How do we understand the wrath of God, as revealed in Scripture? This sermon excerpt by Pastor Ray Ortlund is an extremely helpful explanation of Romans 3, and how the anger and love of God are inseparable.
“For all have sinned and fall short of the glory of God, and are justified by his grace as a gift, through the redemption that is in Christ Jesus, whom God put forward as a propitiation by his blood, to be received by faith…” (Romans 3:23-25)
God’s wrath? Wait a minute. Is God a fuming, frustrated person? Does he have a temper? Is her subject to mood swings? Is biblical propitiation like the pagan concept of throwing a virgin into the volcano to placate the pineapple god? And what if God changes back to anger? After all, we keep on sinning – in the same old ways, too.
The first thing to say is that the wrath of God is a part of the gospel. It’s the part we tend to ignore. Yet we don’t mind our own anger. There is a lot of anger in us, a lot of righteous indignation. Listen to talk radio. In our culture it’s acceptable to vent our moral fervor at one another. We watch it on cable TV news every night. It’s our entertainment. But the thought of God being angry – well, who does he think he is?
Great question. Who is God? He’s the most balanced personality imaginable. He is normal. His wrath is not an irrational outburst. God’s wrath is worthy of God. It is is morally appropriate, carefully considered, justly intense reaction to our evil demeaning his worth and destroying our own capacity to enjoy him. God cares about that. He is not a passive observer. He’s involved emotionally.
The Bible says, “God is love” (1 John 4:8, 16). It never says, “God is anger.” But it couldn’t say that God is love without his anger, because God’s anger shows how serious his love is…
God presented Christ Jesus as a propitiation by his blood (see Rom. 3:24-35). Do you see the beauty in that? In human religions, it’s the worshiper who placates the offended deity with rituals and sacrifices and bribes.
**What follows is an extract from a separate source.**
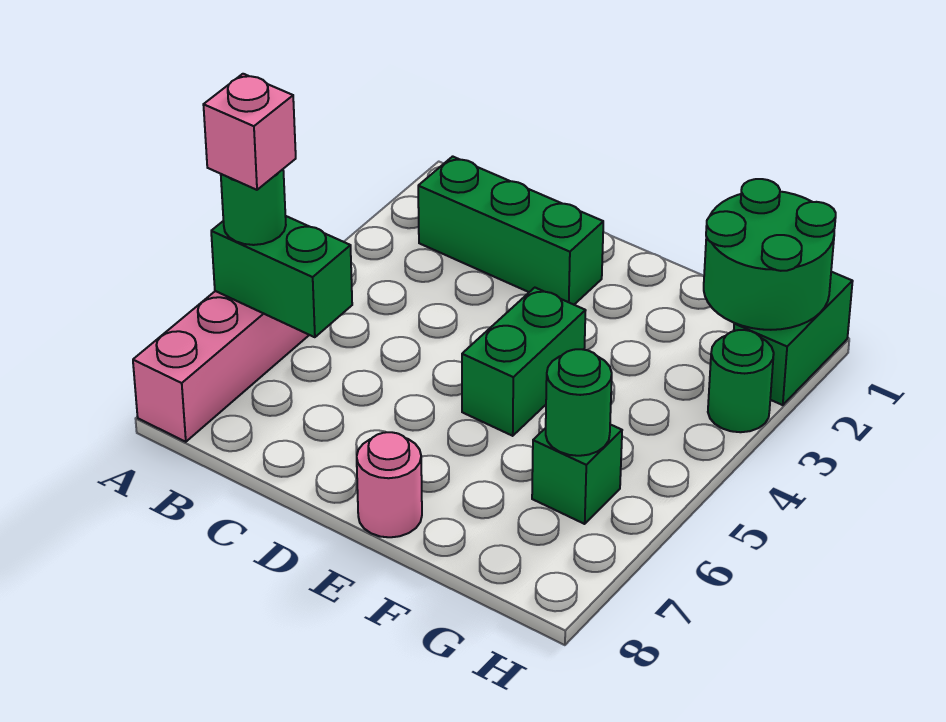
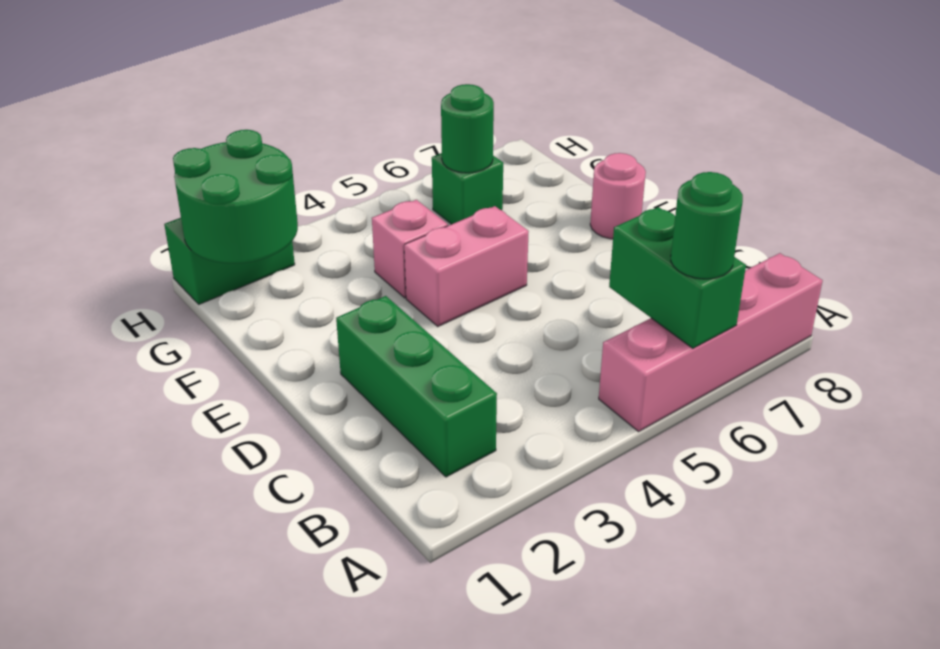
pink 1x1 brick [203,74,296,190] -> pink 1x1 brick moved to [372,200,448,298]
green 1x2 brick [462,288,586,436] -> pink 1x2 brick [404,206,529,326]
green 1x1 round brick [708,330,774,432] -> none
But in the gospel, it’s God himself who provides the offering…
What the sacrifice of millions of lambs in the Old Testament could never accomplish, God has done through Christ. He did it out in the open for everyone to see, because God desires your conscience to be set free. The full fury of the wrath of God was unleashed onto a willing substitute at the cross. This is what God put forward so clearly.
Taken from Jesus, Keep Me Near the Cross, edited by Nancy Guthrie (Crossway, 2009). Content adapted from “The Most Important Word in the Universe,” sermon by Raymond C. Ortlund Jr.